Consignes:
A. D'après l'entretien sur l'autonomie des universités suisses, sur quels points ces universités disposent-elles d'une marge de décision ? Énumérez-les tous.
B. Recopiez fidèlement le passage de l'entretien sur l'autonomie des universités suisses qui va de « La Confédération helvétique » jusqu'à « 000 € par étudiant]. ».

Texte fourni:
□ □ □
Jean-Marc Rapp (ancien recteur de l’université de Lausanne): "l'autonomie doit s'accompagner de contre-pouvoirs"

Publié le
Les universités suisses choisissent en général leurs personnels, disposent de la quasi-totalité de leur budget et d’une totale liberté concernant l’offre de formation

Les universités suisses choisissent en général leurs personnels, disposent de la quasi-totalité de leur budget et d’une totale liberté concernant l’offre de formation. De quoi faire rêver leurs homologues françaises. Jean-Marc Rapp, membre du bureau exécutif de l’Association européenne des universités (EUA) et ancien recteur de l’université de Lausanne, revient pour Educpros sur la question de l’autonomie des universités helvétiques. Une autonomie plus facile à gérer dans un pays où seuls 25 % d’une classe d’âge atteignent le niveau du baccalauréat.


Comment le système d’enseignement supérieur suisse est-il structuré ?

La Confédération helvétique compte deux écoles polytechniques fédérales (Zurich et Lausanne) et dix universités cantonales, qui se réfèrent à des législations différentes. Nous n’avons pas de dichotomie entre « grandes écoles » et « universités » comme en France : seuls 25 % d’une classe d’âge atteignent le niveau du baccalauréat, et tous les établissements sont donc considérés comme des « établissements d’excellence ». D’ailleurs, plus de 90 % des diplômés décrochent un premier emploi en moins de six mois. Il est vrai que nos universités ne sont pas touchées de la même manière par la massification des effectifs : la plus grande, celle de Zurich, accueille vingt mille étudiants. Elles bénéficient par ailleurs de davantage de moyens que les établissements français. Le budget de l’université de Lausanne, par exemple, atteint 187 millions d’euros [près de 10 000 € par étudiant].

De quel degré d’autonomie les universités suisses disposent-elles ?
□ □ □
Données:

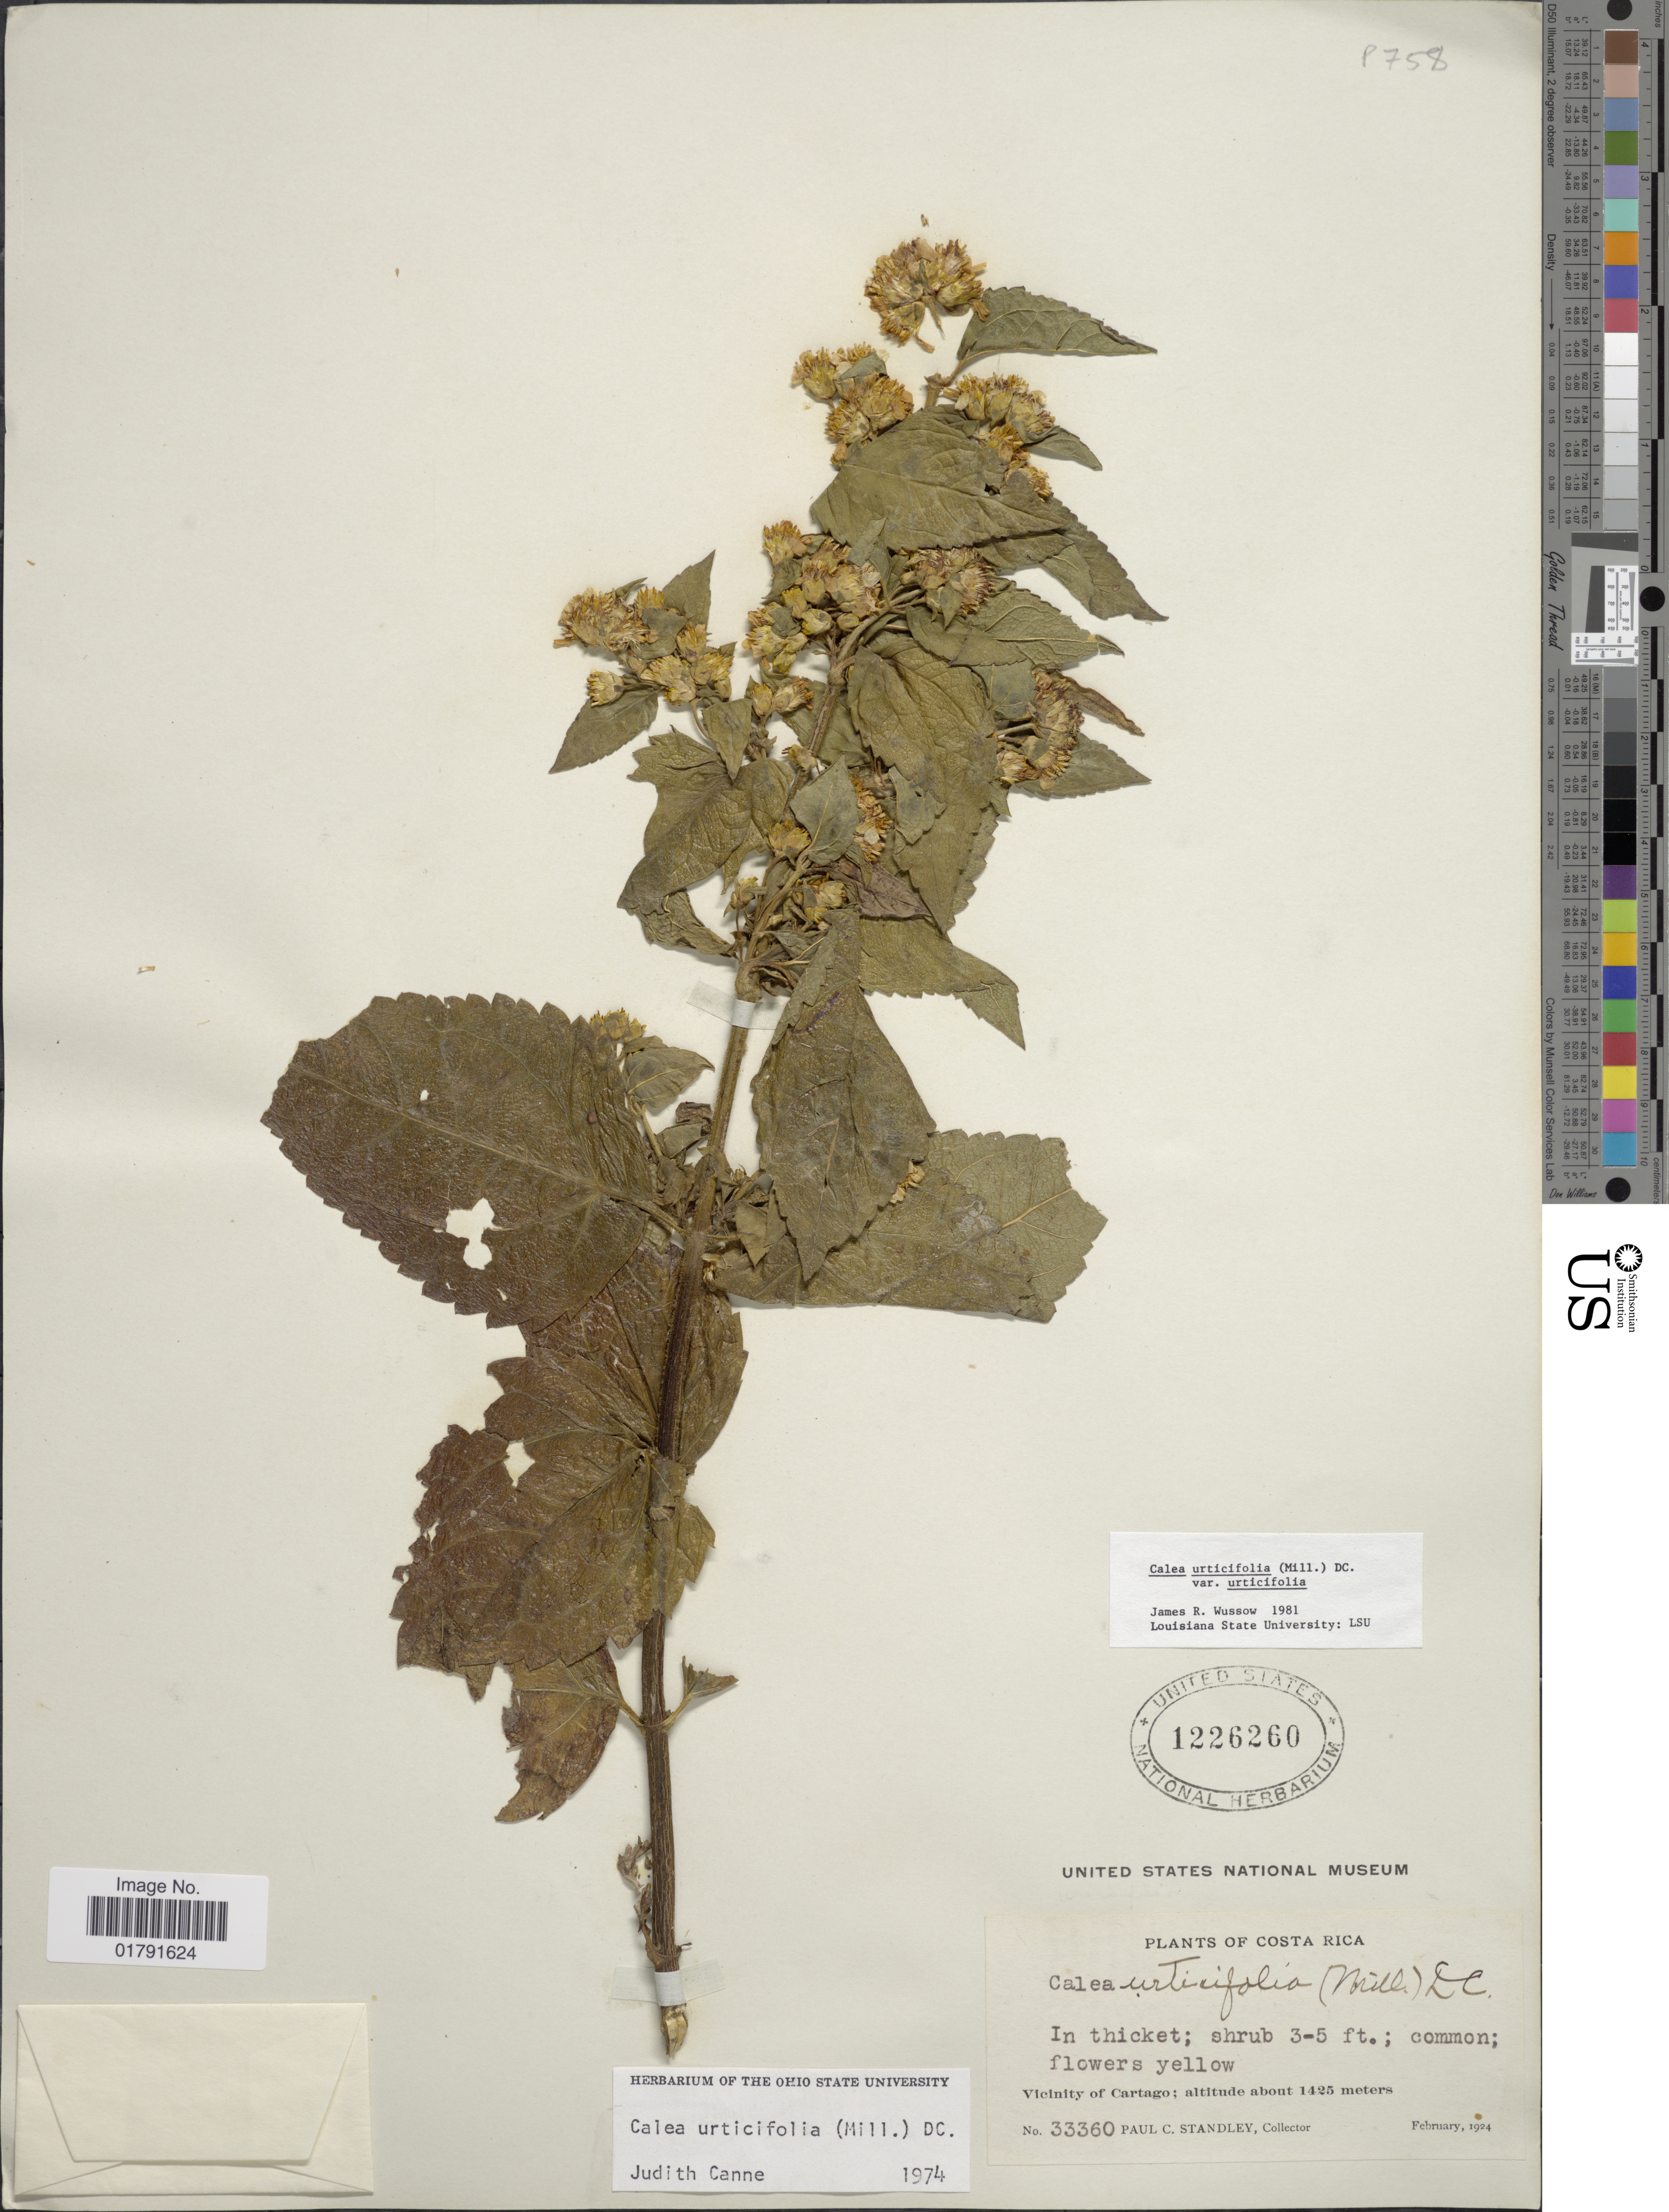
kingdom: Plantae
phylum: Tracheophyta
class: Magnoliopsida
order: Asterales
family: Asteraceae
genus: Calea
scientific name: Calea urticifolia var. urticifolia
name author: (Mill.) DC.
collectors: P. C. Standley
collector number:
□ □ □
Réponses par consigne:
A.
- Le choix de leurs personnels (en général)
- La quasi-totalité de leur budget
- L'offre de formation, pour laquelle elles ont une totale liberté

B.
La Confédération helvétique compte deux écoles polytechniques fédérales (Zurich et Lausanne) et dix universités cantonales, qui se réfèrent à des législations différentes. Nous n’avons pas de dichotomie entre « grandes écoles » et « universités » comme en France : seuls 25 % d’une classe d’âge atteignent le niveau du baccalauréat, et tous les établissements sont donc considérés comme des « établissements d’excellence ». D’ailleurs, plus de 90 % des diplômés décrochent un premier emploi en moins de six mois. Il est vrai que nos universités ne sont pas touchées de la même manière par la massification des effectifs : la plus grande, celle de Zurich, accueille vingt mille étudiants. Elles bénéficient par ailleurs de davantage de moyens que les établissements français. Le budget de l’université de Lausanne, par exemple, atteint 187 millions d’euros [près de 10 000 € par étudiant].